Enhanced Water Splitting with Sulfur-Doped Nickel Ferrite for Green Hydrogen at Industrial Current Density

The main challenge for water electrolysis is that continuous and effective hydrogen evolution at high current densities is unattainable due to the quick degradation of performance that occurs with extended large-current operation. In this work, sulfur-doped nickel ferrite nanocomposites were prepared using simple hydrothermal method with the objective of improving electrocatalytic green hydrogen production at industrial current densities.

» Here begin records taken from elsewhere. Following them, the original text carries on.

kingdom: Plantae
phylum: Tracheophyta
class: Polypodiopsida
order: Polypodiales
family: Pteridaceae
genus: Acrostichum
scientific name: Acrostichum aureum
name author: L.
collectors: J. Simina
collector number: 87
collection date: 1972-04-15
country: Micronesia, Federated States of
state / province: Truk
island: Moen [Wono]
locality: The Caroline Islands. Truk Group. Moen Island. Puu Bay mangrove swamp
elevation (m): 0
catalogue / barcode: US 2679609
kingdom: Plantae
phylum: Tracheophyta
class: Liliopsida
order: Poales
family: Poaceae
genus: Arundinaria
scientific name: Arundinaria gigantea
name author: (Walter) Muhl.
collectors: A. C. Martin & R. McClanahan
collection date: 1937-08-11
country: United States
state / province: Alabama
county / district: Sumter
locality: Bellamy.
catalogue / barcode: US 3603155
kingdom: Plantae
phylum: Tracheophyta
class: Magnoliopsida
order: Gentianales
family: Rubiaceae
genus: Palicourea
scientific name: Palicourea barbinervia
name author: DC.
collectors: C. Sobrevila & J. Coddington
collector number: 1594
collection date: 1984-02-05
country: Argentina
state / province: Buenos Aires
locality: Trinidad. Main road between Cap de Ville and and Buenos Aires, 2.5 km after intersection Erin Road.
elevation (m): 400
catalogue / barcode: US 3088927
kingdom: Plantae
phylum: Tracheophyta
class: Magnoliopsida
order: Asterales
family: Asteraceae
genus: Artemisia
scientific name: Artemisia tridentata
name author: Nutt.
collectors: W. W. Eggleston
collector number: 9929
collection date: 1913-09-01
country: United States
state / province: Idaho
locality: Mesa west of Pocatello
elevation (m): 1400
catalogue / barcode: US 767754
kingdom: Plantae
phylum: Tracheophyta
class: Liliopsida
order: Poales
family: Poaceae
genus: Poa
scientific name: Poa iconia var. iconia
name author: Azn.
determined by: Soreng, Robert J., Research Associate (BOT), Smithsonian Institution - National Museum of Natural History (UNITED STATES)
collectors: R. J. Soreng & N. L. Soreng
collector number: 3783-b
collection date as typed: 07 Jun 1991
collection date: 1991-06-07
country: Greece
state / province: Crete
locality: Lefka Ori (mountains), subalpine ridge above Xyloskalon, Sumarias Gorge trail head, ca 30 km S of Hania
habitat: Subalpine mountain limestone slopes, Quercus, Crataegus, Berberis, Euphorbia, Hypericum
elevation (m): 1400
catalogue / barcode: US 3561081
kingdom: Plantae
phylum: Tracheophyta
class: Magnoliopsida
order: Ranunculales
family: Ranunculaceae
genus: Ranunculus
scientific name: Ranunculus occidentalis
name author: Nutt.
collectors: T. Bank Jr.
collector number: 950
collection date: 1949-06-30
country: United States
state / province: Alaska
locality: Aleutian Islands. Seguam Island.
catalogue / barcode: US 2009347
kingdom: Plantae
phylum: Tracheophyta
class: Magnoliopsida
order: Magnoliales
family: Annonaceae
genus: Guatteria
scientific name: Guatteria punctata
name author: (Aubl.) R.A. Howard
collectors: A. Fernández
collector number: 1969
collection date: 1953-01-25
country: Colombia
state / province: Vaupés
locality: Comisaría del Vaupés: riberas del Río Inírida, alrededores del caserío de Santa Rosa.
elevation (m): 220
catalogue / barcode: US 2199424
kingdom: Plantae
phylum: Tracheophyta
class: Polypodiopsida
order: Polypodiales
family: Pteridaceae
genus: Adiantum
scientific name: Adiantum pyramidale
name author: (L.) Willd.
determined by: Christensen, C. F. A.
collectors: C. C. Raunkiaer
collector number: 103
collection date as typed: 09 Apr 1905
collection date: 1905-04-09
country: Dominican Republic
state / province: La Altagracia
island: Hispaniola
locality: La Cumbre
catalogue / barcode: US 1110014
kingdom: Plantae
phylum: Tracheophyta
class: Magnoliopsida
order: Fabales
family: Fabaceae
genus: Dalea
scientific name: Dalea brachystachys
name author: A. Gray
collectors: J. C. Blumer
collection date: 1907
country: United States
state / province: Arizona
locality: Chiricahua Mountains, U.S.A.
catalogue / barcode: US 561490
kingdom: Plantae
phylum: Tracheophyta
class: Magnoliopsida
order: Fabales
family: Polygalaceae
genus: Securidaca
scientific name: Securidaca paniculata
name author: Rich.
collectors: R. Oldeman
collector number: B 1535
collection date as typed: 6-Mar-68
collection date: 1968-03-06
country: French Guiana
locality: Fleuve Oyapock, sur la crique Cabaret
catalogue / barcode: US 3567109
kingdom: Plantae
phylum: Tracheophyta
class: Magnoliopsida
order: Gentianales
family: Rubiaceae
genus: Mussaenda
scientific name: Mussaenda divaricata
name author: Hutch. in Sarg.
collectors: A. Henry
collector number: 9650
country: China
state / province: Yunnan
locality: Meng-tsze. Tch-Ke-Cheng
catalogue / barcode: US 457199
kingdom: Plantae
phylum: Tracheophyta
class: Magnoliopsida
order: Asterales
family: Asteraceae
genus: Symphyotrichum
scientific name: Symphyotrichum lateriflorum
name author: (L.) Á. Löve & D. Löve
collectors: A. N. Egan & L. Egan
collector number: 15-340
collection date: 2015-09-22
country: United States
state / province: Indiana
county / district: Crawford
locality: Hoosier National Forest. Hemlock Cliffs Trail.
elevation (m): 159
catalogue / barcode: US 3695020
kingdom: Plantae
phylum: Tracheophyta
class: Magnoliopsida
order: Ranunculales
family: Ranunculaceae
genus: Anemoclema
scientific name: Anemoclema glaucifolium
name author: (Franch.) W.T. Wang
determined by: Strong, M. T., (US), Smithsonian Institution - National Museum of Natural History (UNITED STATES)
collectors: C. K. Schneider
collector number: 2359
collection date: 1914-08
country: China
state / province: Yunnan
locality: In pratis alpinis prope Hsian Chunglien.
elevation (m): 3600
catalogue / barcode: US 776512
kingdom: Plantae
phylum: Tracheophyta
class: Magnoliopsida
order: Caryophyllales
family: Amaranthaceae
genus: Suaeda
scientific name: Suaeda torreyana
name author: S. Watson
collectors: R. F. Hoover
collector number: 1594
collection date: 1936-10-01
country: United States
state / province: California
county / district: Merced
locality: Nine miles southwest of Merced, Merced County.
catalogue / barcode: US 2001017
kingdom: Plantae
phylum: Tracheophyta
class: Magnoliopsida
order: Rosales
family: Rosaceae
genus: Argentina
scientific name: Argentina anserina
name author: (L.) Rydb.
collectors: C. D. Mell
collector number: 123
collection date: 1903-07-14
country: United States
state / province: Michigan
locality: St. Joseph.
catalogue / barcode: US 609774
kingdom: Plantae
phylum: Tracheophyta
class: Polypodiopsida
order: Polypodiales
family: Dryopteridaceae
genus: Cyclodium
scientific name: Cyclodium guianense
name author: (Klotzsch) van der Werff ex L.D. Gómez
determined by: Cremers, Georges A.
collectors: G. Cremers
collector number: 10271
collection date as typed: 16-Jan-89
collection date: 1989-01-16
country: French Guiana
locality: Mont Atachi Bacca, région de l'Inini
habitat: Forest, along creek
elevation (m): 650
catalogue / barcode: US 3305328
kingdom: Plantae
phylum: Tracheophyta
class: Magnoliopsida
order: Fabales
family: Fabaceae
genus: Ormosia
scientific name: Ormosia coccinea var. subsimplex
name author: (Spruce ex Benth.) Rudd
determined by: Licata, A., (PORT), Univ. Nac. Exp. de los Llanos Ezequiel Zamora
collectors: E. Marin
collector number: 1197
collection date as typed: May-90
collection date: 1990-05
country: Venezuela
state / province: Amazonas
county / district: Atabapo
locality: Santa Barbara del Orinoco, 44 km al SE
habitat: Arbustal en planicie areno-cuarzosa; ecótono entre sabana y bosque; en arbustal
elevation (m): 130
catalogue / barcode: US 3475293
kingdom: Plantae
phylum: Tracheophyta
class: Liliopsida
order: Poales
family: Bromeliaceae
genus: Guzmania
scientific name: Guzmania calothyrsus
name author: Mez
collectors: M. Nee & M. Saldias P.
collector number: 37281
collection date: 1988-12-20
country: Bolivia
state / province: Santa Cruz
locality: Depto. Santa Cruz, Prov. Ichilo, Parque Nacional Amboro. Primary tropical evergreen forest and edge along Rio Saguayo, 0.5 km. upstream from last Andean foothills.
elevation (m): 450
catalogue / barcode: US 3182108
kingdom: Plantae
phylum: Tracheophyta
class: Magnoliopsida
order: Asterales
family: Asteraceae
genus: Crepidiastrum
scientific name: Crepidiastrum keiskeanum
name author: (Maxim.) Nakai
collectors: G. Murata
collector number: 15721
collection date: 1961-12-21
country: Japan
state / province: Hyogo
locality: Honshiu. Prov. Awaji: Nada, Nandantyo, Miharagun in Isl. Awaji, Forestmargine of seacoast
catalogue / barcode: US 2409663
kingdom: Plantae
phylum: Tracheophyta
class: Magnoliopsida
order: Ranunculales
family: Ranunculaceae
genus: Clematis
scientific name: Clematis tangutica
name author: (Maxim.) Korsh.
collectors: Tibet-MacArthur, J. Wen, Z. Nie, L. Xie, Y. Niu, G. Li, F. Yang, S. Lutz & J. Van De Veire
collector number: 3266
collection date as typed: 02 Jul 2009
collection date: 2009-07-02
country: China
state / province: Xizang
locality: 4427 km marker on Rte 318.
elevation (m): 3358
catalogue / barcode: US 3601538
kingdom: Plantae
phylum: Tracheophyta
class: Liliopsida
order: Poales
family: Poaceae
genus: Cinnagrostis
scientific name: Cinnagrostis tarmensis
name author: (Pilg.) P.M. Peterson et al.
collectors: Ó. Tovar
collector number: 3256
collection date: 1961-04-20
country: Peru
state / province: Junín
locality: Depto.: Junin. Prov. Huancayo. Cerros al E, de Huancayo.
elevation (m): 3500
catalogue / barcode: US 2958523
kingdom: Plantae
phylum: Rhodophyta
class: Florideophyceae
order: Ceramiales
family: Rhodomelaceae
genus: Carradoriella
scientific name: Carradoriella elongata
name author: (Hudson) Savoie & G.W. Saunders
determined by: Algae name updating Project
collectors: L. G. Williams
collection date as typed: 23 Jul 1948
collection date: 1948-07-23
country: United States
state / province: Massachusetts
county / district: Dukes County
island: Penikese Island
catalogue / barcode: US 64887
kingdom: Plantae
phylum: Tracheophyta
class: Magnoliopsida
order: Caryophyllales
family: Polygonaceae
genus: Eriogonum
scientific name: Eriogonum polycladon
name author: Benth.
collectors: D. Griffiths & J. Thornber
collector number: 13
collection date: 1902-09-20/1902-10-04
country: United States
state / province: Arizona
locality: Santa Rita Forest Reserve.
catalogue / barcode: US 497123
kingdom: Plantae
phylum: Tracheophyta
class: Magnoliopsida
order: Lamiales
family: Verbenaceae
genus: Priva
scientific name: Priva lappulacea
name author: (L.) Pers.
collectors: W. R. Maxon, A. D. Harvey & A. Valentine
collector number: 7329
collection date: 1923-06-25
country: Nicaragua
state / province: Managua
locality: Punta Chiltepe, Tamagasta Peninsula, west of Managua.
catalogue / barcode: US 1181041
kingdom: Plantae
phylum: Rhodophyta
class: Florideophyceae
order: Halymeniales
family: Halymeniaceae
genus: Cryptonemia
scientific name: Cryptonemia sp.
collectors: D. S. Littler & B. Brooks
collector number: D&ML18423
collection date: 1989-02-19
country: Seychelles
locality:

X-ray diffraction (XRD), scanning electron microscopy (SEM), and X-ray photoelectron spectroscopy (XPS) were used to analyse the crystalline structure, morphology, and chemical composition of the synthesised nanocomposites. The prepared S-NiFe₂O₄/NF (NS-85) catalyst exhibits excellent electrochemical water-splitting activity, a low overpotential, a high current density, and extended stability lasting more than 12 hours. The NS-85/NF electrode has a cathodic current density of 300 mA cm^-2 at -0.329 V overpotential and at the lowest overpotential of -0.264 V, the electrode has a current density of 100 mA cm^-2. Our work provides new approaches to the development of earth-abundant, stable, scalable, and highly effective catalysts for industrial water electrolysis.